Daily cleaning and checking for any block or leakage. For CVC and long line, catheter also follow strict aseptic technique and proper handling technique is important.

Psychological Support and Rehabilitation

  • Encourage and motivate the patient.
  • Minimizing Pain and Anxiety.
  • Strengthening Coping Strategies.
  • Supporting Patient and Family Processes.
  • Teaching Self-care.
  • Improving Body Image and Self-Confident.
  • Promoting Activity Tolerance.
  • Encourage for active mobilization and physiotherapy.
  • Speech therapy for voice blocked patients.
  • Education about the home care management.

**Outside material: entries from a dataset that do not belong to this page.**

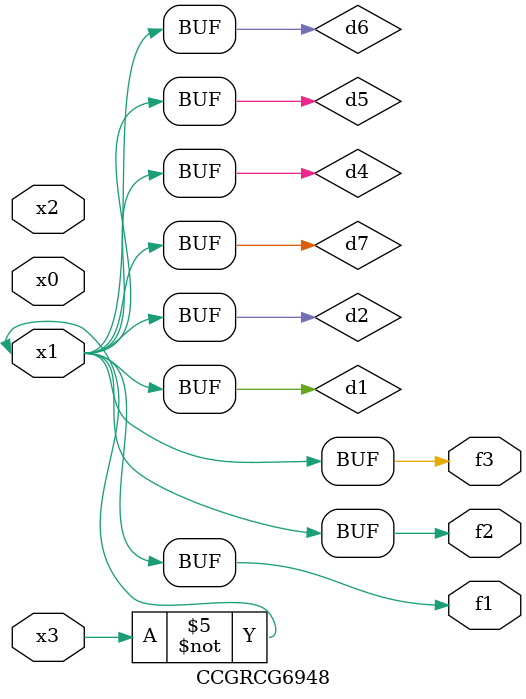
<source format=v>
module CCGRCG6948(
	input x0, x1, x2, x3,
	output f1, f2, f3
);

	wire d1, d2, d3, d4, d5, d6, d7;

	not (d1, x3);
	buf (d2, x1);
	xnor (d3, d1, d2);
	nor (d4, d1);
	buf (d5, d1, d2);
	buf (d6, d4, d5);
	nand (d7, d4);
	assign f1 = d6;
	assign f2 = d7;
	assign f3 = d6;
endmodule

</source>
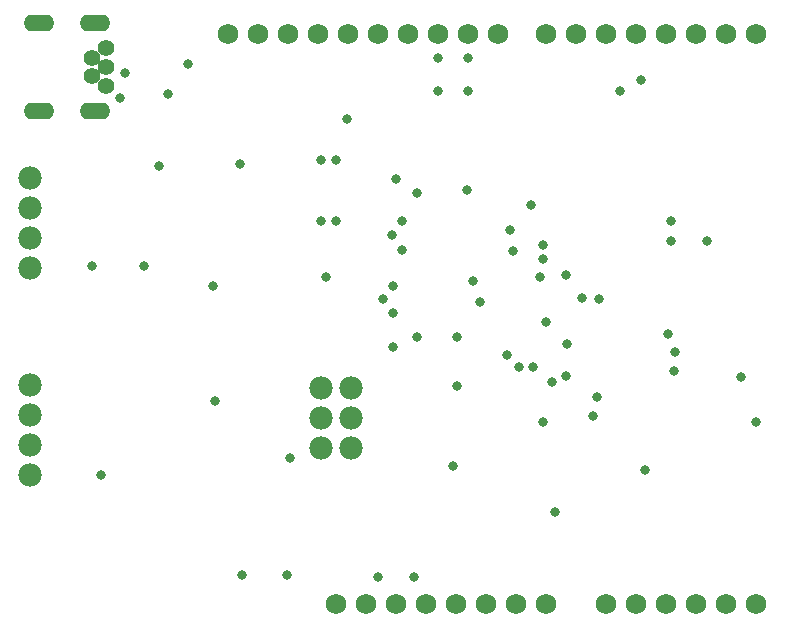
<source format=gbs>
G04*
G04 #@! TF.GenerationSoftware,Altium Limited,Altium Designer,21.6.4 (81)*
G04*
G04 Layer_Color=16711935*
%FSLAX25Y25*%
%MOIN*%
G70*
G04*
G04 #@! TF.SameCoordinates,858BF902-78F9-450F-91F8-2C9066A697E3*
G04*
G04*
G04 #@! TF.FilePolarity,Negative*
G04*
G01*
G75*
%ADD41O,0.10249X0.05524*%
%ADD42C,0.05524*%
%ADD43C,0.06800*%
%ADD44C,0.07800*%
%ADD45C,0.03300*%
D41*
X16875Y175355D02*
D03*
X35575D02*
D03*
Y204645D02*
D03*
X16875D02*
D03*
D42*
X39125Y196221D02*
D03*
X34386Y193071D02*
D03*
Y186773D02*
D03*
X39125Y189921D02*
D03*
Y183623D02*
D03*
D43*
X256000Y201000D02*
D03*
X246000D02*
D03*
X236000D02*
D03*
X226000D02*
D03*
X216000D02*
D03*
X206000D02*
D03*
X196000D02*
D03*
X186000D02*
D03*
X80000D02*
D03*
X90000D02*
D03*
X100000D02*
D03*
X110000D02*
D03*
X120000D02*
D03*
X130000D02*
D03*
X140000D02*
D03*
X150000D02*
D03*
X160000D02*
D03*
X170000D02*
D03*
X116000Y11000D02*
D03*
X126000D02*
D03*
X136000D02*
D03*
X146000D02*
D03*
X156000D02*
D03*
X166000D02*
D03*
X176000D02*
D03*
X186000D02*
D03*
X206000D02*
D03*
X216000D02*
D03*
X226000D02*
D03*
X236000D02*
D03*
X246000D02*
D03*
X256000D02*
D03*
D44*
X14000Y64000D02*
D03*
Y54000D02*
D03*
Y84000D02*
D03*
Y74000D02*
D03*
Y133000D02*
D03*
Y123000D02*
D03*
Y153000D02*
D03*
Y143000D02*
D03*
X111000Y83000D02*
D03*
X121000D02*
D03*
X111000Y73000D02*
D03*
X121000D02*
D03*
X111000Y63000D02*
D03*
X121000D02*
D03*
D45*
X160000Y193000D02*
D03*
X150000D02*
D03*
X193000Y97500D02*
D03*
X201500Y73500D02*
D03*
X203500Y112500D02*
D03*
X44000Y179500D02*
D03*
X45500Y188000D02*
D03*
X181000Y144000D02*
D03*
X174000Y135500D02*
D03*
X138000Y138500D02*
D03*
X186000Y105000D02*
D03*
X134500Y134000D02*
D03*
X135000Y117000D02*
D03*
X37500Y54000D02*
D03*
X34500Y123500D02*
D03*
X52000D02*
D03*
X57000Y157000D02*
D03*
X256000Y71500D02*
D03*
X229000Y95000D02*
D03*
X228500Y88500D02*
D03*
X175000Y128500D02*
D03*
X135000Y96500D02*
D03*
X75500Y78500D02*
D03*
X119500Y172500D02*
D03*
X100500Y59500D02*
D03*
X203000Y80000D02*
D03*
X226500Y101000D02*
D03*
X130000Y20000D02*
D03*
X160000Y182000D02*
D03*
X150000D02*
D03*
X142000Y20000D02*
D03*
X219000Y55500D02*
D03*
X189000Y41500D02*
D03*
X155000Y57000D02*
D03*
X156150Y83500D02*
D03*
X112500Y120000D02*
D03*
X227500Y138500D02*
D03*
X192500Y120500D02*
D03*
X164000Y111500D02*
D03*
X184000Y120000D02*
D03*
X185000Y126000D02*
D03*
X156150Y100000D02*
D03*
X143000D02*
D03*
X131500Y112500D02*
D03*
X135000Y108000D02*
D03*
X136000Y152500D02*
D03*
X143000Y148000D02*
D03*
X177000Y90000D02*
D03*
X138000Y129000D02*
D03*
X116000Y138500D02*
D03*
Y159000D02*
D03*
X181500Y90000D02*
D03*
X173000Y94000D02*
D03*
X161500Y118500D02*
D03*
X111000Y138500D02*
D03*
Y159000D02*
D03*
X185000Y71500D02*
D03*
X159500Y149000D02*
D03*
X188000Y85000D02*
D03*
X192500Y87000D02*
D03*
X198000Y113000D02*
D03*
X210500Y182000D02*
D03*
X217500Y185500D02*
D03*
X227500Y132000D02*
D03*
X60000Y181000D02*
D03*
X185000Y130500D02*
D03*
X239500Y132000D02*
D03*
X84000Y157500D02*
D03*
X75000Y117000D02*
D03*
X250937Y86500D02*
D03*
X99500Y20500D02*
D03*
X84500D02*
D03*
X66500Y191000D02*
D03*
M02*

</source>
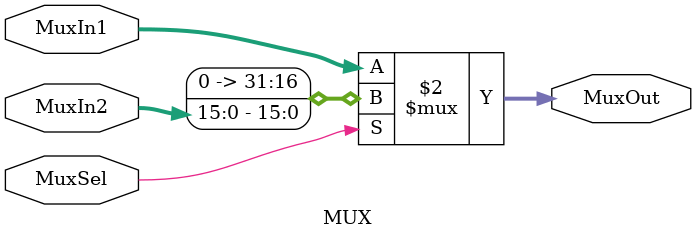
<source format=v>
`timescale 1ns / 1ps


module MUX(MuxIn1, MuxIn2, MuxOut, MuxSel);

input [31:0]MuxIn1;
input [15:0]MuxIn2;
input MuxSel;
output [31:0]MuxOut;

assign MuxOut = MuxSel ? MuxIn2 : MuxIn1;
endmodule

</source>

Evaluation (final assessment)

  • Absence of dyspnea.
  • Respiratory rate between 12 and 20 breaths/min.
  • Lungs clear on auscultation,
  • Arterial oxygen saturation greater than 96% by pulse oximetry.
  • ABG levels within normal limits.
  • Patent airway
  • Respiratory secretions are minimal, colorless, and thin.
  • Urine output between 0.5 and 1.0 mL/kg/h.
  • Blood pressure higher than 90/60 mmHg.
  • Heart rate less than 120 bpm.
  • Body temperature remains between 36.1ºC and 38.3ºC

Final Nursing Documentation of Burns

  • Breathe sounds and character of secretions.
  • Respiratory rate, pulse oximetry/O2 saturation, vital signs.
  • Plan of care and those involved in the planning.
  • Teaching plan.
  • Client’s response to interventions, teachings, and actions performed. • Use of respiratory devices or adjuncts.
  • Conditions that may interfere with oxygen supply.
  • I&O, fluid balance, changes in weight, urine specific gravity.
  • Attainment or progress toward desired outcomes.
  • Modifications to the plan of care.